Task input >>
━━━━━━━━
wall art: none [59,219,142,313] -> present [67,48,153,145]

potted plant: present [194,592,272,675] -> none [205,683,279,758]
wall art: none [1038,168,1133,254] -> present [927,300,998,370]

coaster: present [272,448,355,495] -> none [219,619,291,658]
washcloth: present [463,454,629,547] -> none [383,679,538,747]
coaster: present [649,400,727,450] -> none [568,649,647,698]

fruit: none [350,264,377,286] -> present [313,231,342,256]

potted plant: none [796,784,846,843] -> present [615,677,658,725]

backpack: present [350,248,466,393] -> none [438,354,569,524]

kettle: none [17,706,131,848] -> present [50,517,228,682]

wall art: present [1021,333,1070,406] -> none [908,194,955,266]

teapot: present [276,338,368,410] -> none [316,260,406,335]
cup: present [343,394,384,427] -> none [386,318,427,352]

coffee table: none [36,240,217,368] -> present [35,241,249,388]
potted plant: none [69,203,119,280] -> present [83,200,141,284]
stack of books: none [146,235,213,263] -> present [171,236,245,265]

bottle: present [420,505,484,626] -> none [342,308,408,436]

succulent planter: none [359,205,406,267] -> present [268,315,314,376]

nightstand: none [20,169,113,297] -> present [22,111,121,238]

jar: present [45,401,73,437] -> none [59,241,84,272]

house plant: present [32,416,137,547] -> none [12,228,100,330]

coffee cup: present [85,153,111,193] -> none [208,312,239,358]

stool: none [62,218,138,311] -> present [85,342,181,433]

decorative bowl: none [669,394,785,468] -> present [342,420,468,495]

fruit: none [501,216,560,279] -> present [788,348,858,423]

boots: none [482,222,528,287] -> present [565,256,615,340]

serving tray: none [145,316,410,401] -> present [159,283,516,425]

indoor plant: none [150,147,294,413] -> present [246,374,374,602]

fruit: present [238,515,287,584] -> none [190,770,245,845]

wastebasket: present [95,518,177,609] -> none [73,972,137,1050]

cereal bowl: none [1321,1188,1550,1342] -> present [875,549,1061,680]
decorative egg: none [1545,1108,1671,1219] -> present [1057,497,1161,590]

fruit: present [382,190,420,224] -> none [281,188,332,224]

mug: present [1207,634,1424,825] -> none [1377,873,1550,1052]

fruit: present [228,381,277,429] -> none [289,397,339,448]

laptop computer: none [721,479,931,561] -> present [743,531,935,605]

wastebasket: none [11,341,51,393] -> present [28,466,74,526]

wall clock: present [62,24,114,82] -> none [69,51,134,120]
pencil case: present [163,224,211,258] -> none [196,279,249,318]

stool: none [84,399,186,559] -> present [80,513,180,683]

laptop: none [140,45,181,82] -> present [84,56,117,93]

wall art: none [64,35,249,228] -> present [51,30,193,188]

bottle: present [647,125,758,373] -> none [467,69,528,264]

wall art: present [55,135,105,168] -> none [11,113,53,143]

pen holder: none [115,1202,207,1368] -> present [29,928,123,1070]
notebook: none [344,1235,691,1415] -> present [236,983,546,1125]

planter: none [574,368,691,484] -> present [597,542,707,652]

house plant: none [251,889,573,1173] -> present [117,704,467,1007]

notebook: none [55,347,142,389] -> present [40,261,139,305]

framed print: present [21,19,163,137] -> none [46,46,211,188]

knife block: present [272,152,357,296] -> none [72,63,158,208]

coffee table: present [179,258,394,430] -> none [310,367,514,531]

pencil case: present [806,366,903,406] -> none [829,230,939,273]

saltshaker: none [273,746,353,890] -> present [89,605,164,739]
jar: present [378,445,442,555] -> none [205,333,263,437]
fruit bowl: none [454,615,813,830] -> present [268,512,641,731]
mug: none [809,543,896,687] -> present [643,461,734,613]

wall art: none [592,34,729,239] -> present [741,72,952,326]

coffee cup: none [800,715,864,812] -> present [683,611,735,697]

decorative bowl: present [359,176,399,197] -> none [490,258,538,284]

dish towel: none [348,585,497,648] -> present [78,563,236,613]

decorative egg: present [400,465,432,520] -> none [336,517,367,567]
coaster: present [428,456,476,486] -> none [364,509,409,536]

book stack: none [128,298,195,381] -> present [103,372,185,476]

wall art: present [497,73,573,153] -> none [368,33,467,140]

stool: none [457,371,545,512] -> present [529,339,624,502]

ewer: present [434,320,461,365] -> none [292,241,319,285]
━━━━━━━━
Your assignment >> Find "jar: present [45,401,73,437]" in the entries above and copy that whole line exactly, then each line after it through the line that contains "knife block: present".

Result for this task >>
jar: present [45,401,73,437] -> none [59,241,84,272]

house plant: present [32,416,137,547] -> none [12,228,100,330]

coffee cup: present [85,153,111,193] -> none [208,312,239,358]

stool: none [62,218,138,311] -> present [85,342,181,433]

decorative bowl: none [669,394,785,468] -> present [342,420,468,495]

fruit: none [501,216,560,279] -> present [788,348,858,423]

boots: none [482,222,528,287] -> present [565,256,615,340]

serving tray: none [145,316,410,401] -> present [159,283,516,425]

indoor plant: none [150,147,294,413] -> present [246,374,374,602]

fruit: present [238,515,287,584] -> none [190,770,245,845]

wastebasket: present [95,518,177,609] -> none [73,972,137,1050]

cereal bowl: none [1321,1188,1550,1342] -> present [875,549,1061,680]
decorative egg: none [1545,1108,1671,1219] -> present [1057,497,1161,590]

fruit: present [382,190,420,224] -> none [281,188,332,224]

mug: present [1207,634,1424,825] -> none [1377,873,1550,1052]

fruit: present [228,381,277,429] -> none [289,397,339,448]

laptop computer: none [721,479,931,561] -> present [743,531,935,605]

wastebasket: none [11,341,51,393] -> present [28,466,74,526]

wall clock: present [62,24,114,82] -> none [69,51,134,120]
pencil case: present [163,224,211,258] -> none [196,279,249,318]

stool: none [84,399,186,559] -> present [80,513,180,683]

laptop: none [140,45,181,82] -> present [84,56,117,93]

wall art: none [64,35,249,228] -> present [51,30,193,188]

bottle: present [647,125,758,373] -> none [467,69,528,264]

wall art: present [55,135,105,168] -> none [11,113,53,143]

pen holder: none [115,1202,207,1368] -> present [29,928,123,1070]
notebook: none [344,1235,691,1415] -> present [236,983,546,1125]

planter: none [574,368,691,484] -> present [597,542,707,652]

house plant: none [251,889,573,1173] -> present [117,704,467,1007]

notebook: none [55,347,142,389] -> present [40,261,139,305]

framed print: present [21,19,163,137] -> none [46,46,211,188]

knife block: present [272,152,357,296] -> none [72,63,158,208]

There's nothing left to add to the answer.